Your answer must hold only the lines below from the line containing "#Version 0.16.6 : 20/02/2020" through the line containing "Les sauvegardes prennent", each reproduced exactly.
* * * * * * * * *
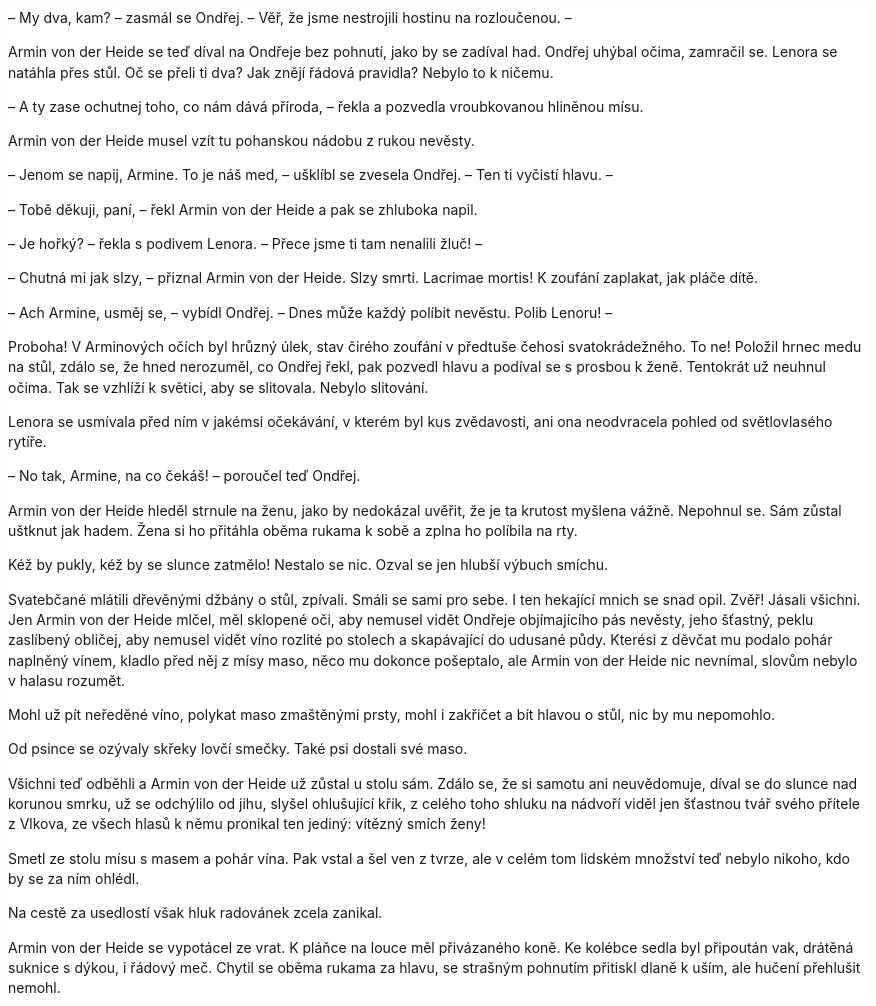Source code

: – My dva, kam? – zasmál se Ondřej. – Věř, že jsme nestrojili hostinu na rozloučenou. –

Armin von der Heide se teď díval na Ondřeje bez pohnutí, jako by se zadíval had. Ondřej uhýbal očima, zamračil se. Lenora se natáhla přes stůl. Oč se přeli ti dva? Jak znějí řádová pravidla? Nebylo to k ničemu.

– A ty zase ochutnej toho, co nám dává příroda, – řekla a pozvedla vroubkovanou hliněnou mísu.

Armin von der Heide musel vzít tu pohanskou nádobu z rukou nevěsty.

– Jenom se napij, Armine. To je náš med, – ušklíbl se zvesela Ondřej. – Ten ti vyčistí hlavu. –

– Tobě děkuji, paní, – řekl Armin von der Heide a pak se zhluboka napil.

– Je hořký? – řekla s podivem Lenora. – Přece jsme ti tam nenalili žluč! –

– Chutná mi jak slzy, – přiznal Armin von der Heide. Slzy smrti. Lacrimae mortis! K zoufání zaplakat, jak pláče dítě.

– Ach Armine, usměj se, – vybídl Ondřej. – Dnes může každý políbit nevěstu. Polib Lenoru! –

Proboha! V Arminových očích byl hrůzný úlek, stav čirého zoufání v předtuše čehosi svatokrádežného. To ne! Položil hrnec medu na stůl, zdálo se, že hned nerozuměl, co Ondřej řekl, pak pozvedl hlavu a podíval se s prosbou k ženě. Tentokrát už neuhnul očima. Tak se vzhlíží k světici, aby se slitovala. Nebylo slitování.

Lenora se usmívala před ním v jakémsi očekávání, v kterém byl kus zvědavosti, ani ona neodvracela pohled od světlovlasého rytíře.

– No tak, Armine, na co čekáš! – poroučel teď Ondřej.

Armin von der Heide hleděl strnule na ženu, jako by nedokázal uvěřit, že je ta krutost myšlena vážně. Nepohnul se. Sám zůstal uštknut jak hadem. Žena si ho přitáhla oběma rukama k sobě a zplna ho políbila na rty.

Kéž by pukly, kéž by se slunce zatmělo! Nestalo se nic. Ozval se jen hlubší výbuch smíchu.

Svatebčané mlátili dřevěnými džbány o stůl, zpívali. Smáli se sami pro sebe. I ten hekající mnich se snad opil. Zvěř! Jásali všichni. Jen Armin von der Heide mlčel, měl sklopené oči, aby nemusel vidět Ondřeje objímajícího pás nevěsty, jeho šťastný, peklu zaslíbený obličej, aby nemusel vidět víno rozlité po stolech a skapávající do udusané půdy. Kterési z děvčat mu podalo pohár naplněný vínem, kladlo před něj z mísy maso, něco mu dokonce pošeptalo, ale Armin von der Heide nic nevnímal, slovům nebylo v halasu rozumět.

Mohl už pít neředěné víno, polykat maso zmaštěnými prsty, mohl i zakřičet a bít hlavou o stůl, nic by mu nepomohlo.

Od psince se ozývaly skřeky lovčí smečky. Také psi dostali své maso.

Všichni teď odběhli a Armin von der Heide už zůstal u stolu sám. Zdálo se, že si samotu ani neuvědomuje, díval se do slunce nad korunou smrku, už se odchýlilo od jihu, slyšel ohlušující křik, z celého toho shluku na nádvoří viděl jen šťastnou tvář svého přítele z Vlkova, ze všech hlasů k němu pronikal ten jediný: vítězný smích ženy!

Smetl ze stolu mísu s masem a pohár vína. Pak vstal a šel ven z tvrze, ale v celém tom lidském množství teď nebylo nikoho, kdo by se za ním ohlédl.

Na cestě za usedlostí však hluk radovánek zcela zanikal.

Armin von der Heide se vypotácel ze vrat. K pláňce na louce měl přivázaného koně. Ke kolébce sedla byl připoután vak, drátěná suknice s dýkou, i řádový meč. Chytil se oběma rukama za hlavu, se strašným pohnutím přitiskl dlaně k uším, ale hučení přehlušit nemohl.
* * * * * * * * *
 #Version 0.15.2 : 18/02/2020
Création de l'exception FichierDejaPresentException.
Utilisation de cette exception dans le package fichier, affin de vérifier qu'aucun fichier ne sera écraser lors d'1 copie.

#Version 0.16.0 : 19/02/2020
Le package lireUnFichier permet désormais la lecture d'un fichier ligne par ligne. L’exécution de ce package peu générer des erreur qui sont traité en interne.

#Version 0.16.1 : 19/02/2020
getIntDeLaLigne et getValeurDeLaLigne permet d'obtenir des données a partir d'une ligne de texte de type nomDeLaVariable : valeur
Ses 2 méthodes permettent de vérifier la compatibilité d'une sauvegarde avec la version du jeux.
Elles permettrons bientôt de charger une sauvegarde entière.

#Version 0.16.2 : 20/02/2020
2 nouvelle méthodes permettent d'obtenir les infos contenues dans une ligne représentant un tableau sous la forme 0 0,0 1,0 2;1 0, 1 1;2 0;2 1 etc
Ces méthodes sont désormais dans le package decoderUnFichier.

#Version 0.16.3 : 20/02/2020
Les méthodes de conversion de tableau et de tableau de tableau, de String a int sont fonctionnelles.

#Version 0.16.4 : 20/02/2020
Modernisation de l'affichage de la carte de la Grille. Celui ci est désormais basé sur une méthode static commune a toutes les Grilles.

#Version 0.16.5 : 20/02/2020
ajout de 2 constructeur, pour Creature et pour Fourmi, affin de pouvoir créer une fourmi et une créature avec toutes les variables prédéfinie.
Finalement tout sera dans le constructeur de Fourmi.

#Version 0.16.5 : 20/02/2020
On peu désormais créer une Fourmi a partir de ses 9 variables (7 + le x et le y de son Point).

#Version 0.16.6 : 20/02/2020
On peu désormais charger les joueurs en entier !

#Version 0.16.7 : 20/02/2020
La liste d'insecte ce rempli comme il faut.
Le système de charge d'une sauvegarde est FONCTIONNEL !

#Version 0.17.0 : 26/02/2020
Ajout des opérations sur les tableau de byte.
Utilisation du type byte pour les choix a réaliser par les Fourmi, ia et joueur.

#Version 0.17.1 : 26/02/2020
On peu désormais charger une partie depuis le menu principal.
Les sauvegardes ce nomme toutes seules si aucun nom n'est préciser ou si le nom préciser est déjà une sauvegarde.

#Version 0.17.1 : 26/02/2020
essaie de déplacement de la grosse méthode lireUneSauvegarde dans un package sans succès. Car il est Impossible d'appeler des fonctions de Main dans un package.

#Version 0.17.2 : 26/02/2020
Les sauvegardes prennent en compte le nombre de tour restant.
* * * * * * * * *
**Expected answer:**
#Version 0.16.6 : 20/02/2020
On peu désormais charger les joueurs en entier !

#Version 0.16.7 : 20/02/2020
La liste d'insecte ce rempli comme il faut.
Le système de charge d'une sauvegarde est FONCTIONNEL !

#Version 0.17.0 : 26/02/2020
Ajout des opérations sur les tableau de byte.
Utilisation du type byte pour les choix a réaliser par les Fourmi, ia et joueur.

#Version 0.17.1 : 26/02/2020
On peu désormais charger une partie depuis le menu principal.
Les sauvegardes ce nomme toutes seules si aucun nom n'est préciser ou si le nom préciser est déjà une sauvegarde.

#Version 0.17.1 : 26/02/2020
essaie de déplacement de la grosse méthode lireUneSauvegarde dans un package sans succès. Car il est Impossible d'appeler des fonctions de Main dans un package.

#Version 0.17.2 : 26/02/2020
Les sauvegardes prennent en compte le nombre de tour restant.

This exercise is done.